Orphan Black is a Canadian science fiction thriller television series created by screenwriter Graeme Manson and director John Fawcett, starring Tatiana Maslany as several identical people who are clones.

Total nominations and awards for the cast

ACTRA Toronto Awards
The ACTRA Toronto Awards are given annually by the Alliance of Canadian Cinema, Television and Radio Artists, recognizing outstanding performances by its members. Orphan Black has one win from seven nominations.

Canadian Cinema Editors Awards
The Canadian Cinema Editors is a non-profit organization which promotes the art and science of picture editing in all media, they host annual awards honouring professional film editors. Orphan Black received four nominations with one win.

Canadian Screen Awards
The Canadian Screen Awards are given annually by the Academy of Canadian Cinema & Television recognizing excellence in Canadian film, English-language television, and digital media. Orphan Black has been honoured with 35 awards from 54 nominations.

Constellation Awards
The Constellation Awards were a set of Canadian awards given annually for the best science fiction or fantasy works, the winners were determined by voting by the general public. Orphan Black won four awards from five nominations.

Critics' Choice Television Awards
The Critics' Choice Television Awards are presented annually by Broadcast Television Journalists Association. Orphan Black has received two awards from four nominations.

Directors Guild of Canada Awards
The Directors Guild of Canada hosts an annual awards ceremony recognizing achievement in directing, production design, picture and sound editing.

Dorian Awards
The Dorian Awards are organized by the Gay and Lesbian Entertainment Critics Association. Orphan Black has been nominated four times.

Edgar Allan Poe Awards
The Edgar Allan Poe Awards are presented every year by the Mystery Writers of America, they honor the best in mystery fiction, non-fiction, television, film, and theatre.
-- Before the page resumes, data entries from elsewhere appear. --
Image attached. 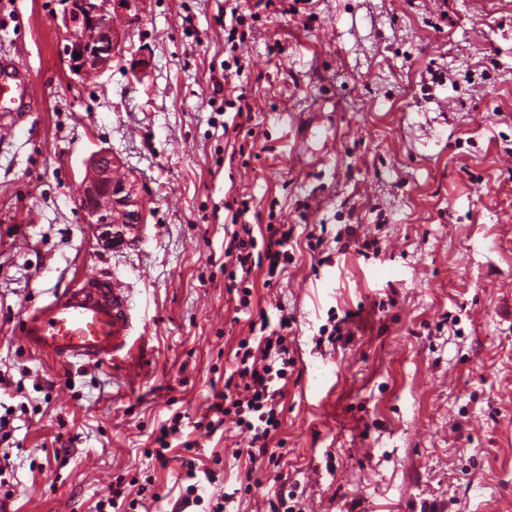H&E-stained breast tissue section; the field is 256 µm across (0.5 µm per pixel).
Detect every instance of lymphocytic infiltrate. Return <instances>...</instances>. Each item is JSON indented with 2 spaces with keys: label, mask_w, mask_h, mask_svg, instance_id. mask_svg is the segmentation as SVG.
I'll list each match as a JSON object with an SVG mask.
<instances>
[{
  "label": "lymphocytic infiltrate",
  "mask_w": 512,
  "mask_h": 512,
  "mask_svg": "<svg viewBox=\"0 0 512 512\" xmlns=\"http://www.w3.org/2000/svg\"><path fill=\"white\" fill-rule=\"evenodd\" d=\"M265 237L254 234L253 225L243 222L240 213H232L231 224L226 229L227 236L224 257L239 273L242 286L238 303L248 308L250 289L248 281L257 260L268 263L269 277L280 276L288 263L289 241L292 230L287 225L268 226ZM291 319L287 314H279L270 319L268 314H260L251 321V338L241 339L235 353L236 365L224 379L223 390L214 392L209 414L199 425L208 432H216L225 423H233L250 439L247 450L249 463L262 461L275 462L276 453L268 443L273 431L280 426L281 401L288 381V370L294 360L290 355L286 331ZM185 478L187 485L174 504L173 512H186L192 506H207L208 512H226L232 503L237 502V492L225 491L213 503H205L199 494L198 477L214 482L212 472L197 474L193 461H186Z\"/></svg>",
  "instance_id": "obj_1"
}]
</instances>
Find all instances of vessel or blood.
I'll return each instance as SVG.
<instances>
[{"label": "vessel or blood", "mask_w": 512, "mask_h": 512, "mask_svg": "<svg viewBox=\"0 0 512 512\" xmlns=\"http://www.w3.org/2000/svg\"><path fill=\"white\" fill-rule=\"evenodd\" d=\"M36 94L16 63H0V135H11ZM128 300L111 276L83 275L62 293L29 311L19 334L26 345L56 361L119 359L131 350Z\"/></svg>", "instance_id": "vessel-or-blood-1"}]
</instances>
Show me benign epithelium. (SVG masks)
Wrapping results in <instances>:
<instances>
[{"label":"benign epithelium","instance_id":"7a95c632","mask_svg":"<svg viewBox=\"0 0 512 512\" xmlns=\"http://www.w3.org/2000/svg\"><path fill=\"white\" fill-rule=\"evenodd\" d=\"M112 0H64L57 15L63 30L65 44L61 54L70 72L78 77H89L108 69L122 55L124 37L114 24L106 5ZM91 176L81 190L80 204L86 223L95 224L103 231L99 237L112 241V225L128 226L140 223V213L130 209L134 205L125 192L122 181L114 178L112 152L103 149L89 160Z\"/></svg>","mask_w":512,"mask_h":512}]
</instances>
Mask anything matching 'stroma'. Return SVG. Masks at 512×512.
Instances as JSON below:
<instances>
[{
    "instance_id": "1",
    "label": "stroma",
    "mask_w": 512,
    "mask_h": 512,
    "mask_svg": "<svg viewBox=\"0 0 512 512\" xmlns=\"http://www.w3.org/2000/svg\"><path fill=\"white\" fill-rule=\"evenodd\" d=\"M231 6L136 0L116 14L121 57L81 80L60 58L59 0H0V60L40 91L0 137V454L15 463L0 501L94 512L120 478L136 512H170L193 459L215 473L207 493L249 486L239 512H269L281 485L303 512H512V0H238L228 74ZM103 148L142 211L108 246L78 204ZM231 200L293 228L287 274L270 286L255 269L246 313L226 288ZM347 224L380 255L338 252ZM99 271L126 290L136 362L28 349L26 312ZM262 311L295 316V364L283 457L250 470L246 434L196 422ZM176 413L163 465L145 450Z\"/></svg>"
}]
</instances>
Orphan Black has been nominated once.

Emmy Awards
The Emmy Awards recognizes excellence in television production and is considered one of the top honors in the industry.  Orphan Black has earned three nominations, resulting in one award.

EWwy Awards
The EWwys honoured the Emmy-snubbed shows and actors of the year. Orphan Black won three awards from five nominations.

GLAAD Media Awards
The GLAAD Media Awards are awarded annually by the Gay & Lesbian Alliance Against Defamation. Orphan Black has three nominations.

Golden Globe Awards
The Golden Globe Award is an accolade bestowed by the 93 members of the Hollywood Foreign Press Association recognizing excellence in film and television, both domestic and foreign. Orphan Black has received one nomination.

Gracie Awards
The Gracie Allen Awards are awarded annually, recognizing exemplary programming created by women, for women and about women in all facets of media and entertainment. Orphan Black has one award.

Hugo Awards
The Hugo Awards are a set of awards given annually for the best science fiction or fantasy works. Orphan Black has accepted one award, with two nominations.

IGN Awards
The IGN Awards are chosen annually by the IGN editors, honoring the best in film, television, games, comics and anime. Orphan Black has two wins from eight nominations.

IGN People's Choice Awards
The IGN People's Choice Awards are voted on annually by the general public, they honor the best in film, television, games, comics and anime. Orphan Black has one award.

Peabody Awards
The Peabody Awards honor the most powerful, enlightening, and invigorating stories in television, radio, and online media. Orphan Black has received one award.

People's Choice Awards
The People's Choice Awards is an American awards show recognizing the people and the work of popular culture. The show has been held annually since 1975 and is voted on by the general public. Orphan Black has been nominated twice.

Prix Aurora Awards
The Prix Aurora Awards are annual Canadian awards given out to the best works of science fiction and fantasy.

Satellite Awards
The Satellite Awards are a set of annual awards given by the International Press Academy. Orphan Black has four nominations.

Screen Actors Guild Awards
The Screen Actors Guild Awards are organized by the Screen Actors Guild‐American Federation of Television and Radio Artists. First awarded in 1995, the awards aim to recognize excellent achievements in film and television. Orphan Black has one nomination.

TCA Awards
The members of the Television Critics Association vote annually for outstanding achievements in television. Orphan Black has one award from three nominations.

Tubey Awards

TV Guide Awards
The TV Guide Awards are annual awards created by the editors of TV Guide magazine, as a readers poll to honor outstanding programs and performers in the American television industry. Orphan Black has been nominated twice.

Writers Guild of Canada Awards
The Writers Guild of Canada represents English-language screenwriters in Canada, their annual awards honour excellence in screenwriting. Orphan Black has earned three awards from five nominations.

Young Artist Awards
The Young Artist Awards are awarded annually to young actors in film and television. Orphan Black has received one nomination.

Young Hollywood Awards
The Young Hollywood Awards were awards presented annually which honor the year's biggest achievements in pop music, movies, sports, television, fashion and more, as voted on by teenagers and young adults. Orphan Black has one award.